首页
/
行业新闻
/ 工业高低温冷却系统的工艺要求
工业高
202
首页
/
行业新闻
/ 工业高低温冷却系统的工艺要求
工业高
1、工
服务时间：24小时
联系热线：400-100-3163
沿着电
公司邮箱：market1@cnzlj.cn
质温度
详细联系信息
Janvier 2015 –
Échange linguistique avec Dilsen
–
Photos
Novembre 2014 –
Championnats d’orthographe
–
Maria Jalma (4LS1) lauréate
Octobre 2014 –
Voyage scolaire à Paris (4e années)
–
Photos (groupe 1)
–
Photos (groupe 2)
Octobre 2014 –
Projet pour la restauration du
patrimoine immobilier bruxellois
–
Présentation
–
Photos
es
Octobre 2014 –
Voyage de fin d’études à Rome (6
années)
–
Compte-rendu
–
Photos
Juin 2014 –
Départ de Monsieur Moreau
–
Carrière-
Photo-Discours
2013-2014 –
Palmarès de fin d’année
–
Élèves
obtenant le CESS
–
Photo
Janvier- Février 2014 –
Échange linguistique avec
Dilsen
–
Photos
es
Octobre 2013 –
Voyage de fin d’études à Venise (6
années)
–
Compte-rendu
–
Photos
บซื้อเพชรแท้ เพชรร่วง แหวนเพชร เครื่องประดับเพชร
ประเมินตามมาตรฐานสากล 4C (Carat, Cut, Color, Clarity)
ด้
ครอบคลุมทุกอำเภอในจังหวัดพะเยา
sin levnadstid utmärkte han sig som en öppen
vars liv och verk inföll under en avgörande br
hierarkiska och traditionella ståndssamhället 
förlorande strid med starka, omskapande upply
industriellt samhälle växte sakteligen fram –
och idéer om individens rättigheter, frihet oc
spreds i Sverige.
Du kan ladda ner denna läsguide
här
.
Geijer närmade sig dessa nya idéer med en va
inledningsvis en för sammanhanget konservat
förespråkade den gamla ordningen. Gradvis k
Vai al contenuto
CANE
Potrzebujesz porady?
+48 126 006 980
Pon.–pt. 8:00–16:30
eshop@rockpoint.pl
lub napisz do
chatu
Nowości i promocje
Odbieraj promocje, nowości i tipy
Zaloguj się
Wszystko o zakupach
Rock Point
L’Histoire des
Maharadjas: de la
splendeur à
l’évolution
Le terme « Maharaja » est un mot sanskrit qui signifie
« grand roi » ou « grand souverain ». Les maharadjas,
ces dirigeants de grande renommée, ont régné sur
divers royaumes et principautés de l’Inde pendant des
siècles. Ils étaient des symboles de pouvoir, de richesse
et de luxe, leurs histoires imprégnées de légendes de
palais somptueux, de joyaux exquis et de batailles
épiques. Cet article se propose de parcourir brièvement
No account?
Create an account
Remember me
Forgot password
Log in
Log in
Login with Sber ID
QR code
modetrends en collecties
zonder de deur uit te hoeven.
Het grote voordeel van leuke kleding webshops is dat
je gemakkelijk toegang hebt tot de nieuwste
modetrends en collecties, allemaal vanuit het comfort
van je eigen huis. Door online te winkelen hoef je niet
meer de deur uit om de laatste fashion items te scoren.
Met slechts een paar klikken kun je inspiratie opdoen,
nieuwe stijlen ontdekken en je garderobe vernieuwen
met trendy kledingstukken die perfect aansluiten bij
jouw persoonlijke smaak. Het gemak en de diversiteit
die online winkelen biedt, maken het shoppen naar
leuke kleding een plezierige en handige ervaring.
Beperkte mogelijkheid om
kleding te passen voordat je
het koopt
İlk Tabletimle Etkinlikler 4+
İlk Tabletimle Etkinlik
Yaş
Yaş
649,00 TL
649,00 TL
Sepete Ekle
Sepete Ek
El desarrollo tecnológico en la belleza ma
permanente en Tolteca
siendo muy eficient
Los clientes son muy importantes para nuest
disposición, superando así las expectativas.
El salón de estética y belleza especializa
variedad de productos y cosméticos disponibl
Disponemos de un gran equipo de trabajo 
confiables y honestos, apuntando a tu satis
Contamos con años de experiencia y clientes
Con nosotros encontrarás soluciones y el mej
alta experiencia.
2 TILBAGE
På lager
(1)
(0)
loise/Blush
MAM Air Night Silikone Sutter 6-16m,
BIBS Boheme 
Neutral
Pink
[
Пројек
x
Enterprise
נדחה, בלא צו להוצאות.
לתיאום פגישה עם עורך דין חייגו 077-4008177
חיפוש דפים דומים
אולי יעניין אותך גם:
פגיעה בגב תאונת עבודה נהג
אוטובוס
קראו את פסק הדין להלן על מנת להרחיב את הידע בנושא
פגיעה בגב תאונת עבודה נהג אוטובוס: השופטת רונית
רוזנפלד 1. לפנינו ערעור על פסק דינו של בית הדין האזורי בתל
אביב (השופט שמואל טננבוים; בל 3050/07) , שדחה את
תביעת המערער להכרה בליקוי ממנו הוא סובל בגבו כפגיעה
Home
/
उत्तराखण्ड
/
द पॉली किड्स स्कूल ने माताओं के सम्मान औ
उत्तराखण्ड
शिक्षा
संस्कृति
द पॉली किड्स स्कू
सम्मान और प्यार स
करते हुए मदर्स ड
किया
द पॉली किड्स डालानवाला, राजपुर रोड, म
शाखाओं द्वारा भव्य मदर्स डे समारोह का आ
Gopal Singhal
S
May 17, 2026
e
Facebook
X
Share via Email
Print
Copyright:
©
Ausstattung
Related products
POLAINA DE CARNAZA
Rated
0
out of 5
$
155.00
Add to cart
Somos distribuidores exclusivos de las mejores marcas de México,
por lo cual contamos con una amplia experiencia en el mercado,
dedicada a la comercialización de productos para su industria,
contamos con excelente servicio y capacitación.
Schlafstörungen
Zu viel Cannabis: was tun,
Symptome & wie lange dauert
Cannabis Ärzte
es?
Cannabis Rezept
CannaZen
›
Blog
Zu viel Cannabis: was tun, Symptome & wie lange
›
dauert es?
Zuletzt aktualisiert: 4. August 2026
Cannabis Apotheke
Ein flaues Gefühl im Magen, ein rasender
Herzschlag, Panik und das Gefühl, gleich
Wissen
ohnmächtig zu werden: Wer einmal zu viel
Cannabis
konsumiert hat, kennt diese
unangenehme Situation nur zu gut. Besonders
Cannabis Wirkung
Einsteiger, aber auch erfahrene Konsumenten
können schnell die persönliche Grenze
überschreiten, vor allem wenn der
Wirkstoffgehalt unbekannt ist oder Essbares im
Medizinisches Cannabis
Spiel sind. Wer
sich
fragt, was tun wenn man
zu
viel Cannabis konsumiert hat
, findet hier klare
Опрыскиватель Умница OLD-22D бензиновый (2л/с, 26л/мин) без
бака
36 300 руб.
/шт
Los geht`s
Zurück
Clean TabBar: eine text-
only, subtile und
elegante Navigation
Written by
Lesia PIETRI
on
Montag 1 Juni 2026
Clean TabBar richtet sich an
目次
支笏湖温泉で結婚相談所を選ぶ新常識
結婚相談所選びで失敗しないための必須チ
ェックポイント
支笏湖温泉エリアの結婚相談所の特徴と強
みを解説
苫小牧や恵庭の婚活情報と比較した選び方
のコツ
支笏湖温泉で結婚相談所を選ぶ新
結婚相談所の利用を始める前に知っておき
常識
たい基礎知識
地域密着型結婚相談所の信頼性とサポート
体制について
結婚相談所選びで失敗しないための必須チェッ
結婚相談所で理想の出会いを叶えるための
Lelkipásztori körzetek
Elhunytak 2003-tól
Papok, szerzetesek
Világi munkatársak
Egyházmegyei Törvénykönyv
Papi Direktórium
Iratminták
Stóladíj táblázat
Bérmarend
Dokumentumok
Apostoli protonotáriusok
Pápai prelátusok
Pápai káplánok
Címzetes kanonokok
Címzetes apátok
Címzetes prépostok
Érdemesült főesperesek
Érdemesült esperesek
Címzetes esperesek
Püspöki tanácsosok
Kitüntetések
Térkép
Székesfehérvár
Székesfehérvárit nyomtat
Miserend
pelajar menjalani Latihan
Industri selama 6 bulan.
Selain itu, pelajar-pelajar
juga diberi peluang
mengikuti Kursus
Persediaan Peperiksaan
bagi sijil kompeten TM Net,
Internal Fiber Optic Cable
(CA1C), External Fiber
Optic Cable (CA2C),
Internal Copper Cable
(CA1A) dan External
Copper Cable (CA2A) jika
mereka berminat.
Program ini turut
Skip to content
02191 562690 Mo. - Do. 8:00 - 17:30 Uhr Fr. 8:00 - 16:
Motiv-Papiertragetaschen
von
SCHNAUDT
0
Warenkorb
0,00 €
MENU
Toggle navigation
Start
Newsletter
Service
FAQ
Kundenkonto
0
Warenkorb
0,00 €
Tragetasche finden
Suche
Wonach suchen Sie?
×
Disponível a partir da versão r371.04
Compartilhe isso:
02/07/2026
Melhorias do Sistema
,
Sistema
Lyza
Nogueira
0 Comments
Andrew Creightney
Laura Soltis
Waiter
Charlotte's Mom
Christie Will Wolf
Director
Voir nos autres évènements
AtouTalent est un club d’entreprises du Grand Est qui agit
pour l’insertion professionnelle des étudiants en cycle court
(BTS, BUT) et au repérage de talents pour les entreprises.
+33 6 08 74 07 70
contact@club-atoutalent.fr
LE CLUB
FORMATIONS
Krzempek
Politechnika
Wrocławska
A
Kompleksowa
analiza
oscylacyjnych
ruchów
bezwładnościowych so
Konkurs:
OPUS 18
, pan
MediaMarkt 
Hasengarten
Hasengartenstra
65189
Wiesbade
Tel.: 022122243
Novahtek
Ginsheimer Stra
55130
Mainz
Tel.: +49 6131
################
Return every line of the records in which the word "dauert" is found.

Symptome & wie lange dauert
dauert es?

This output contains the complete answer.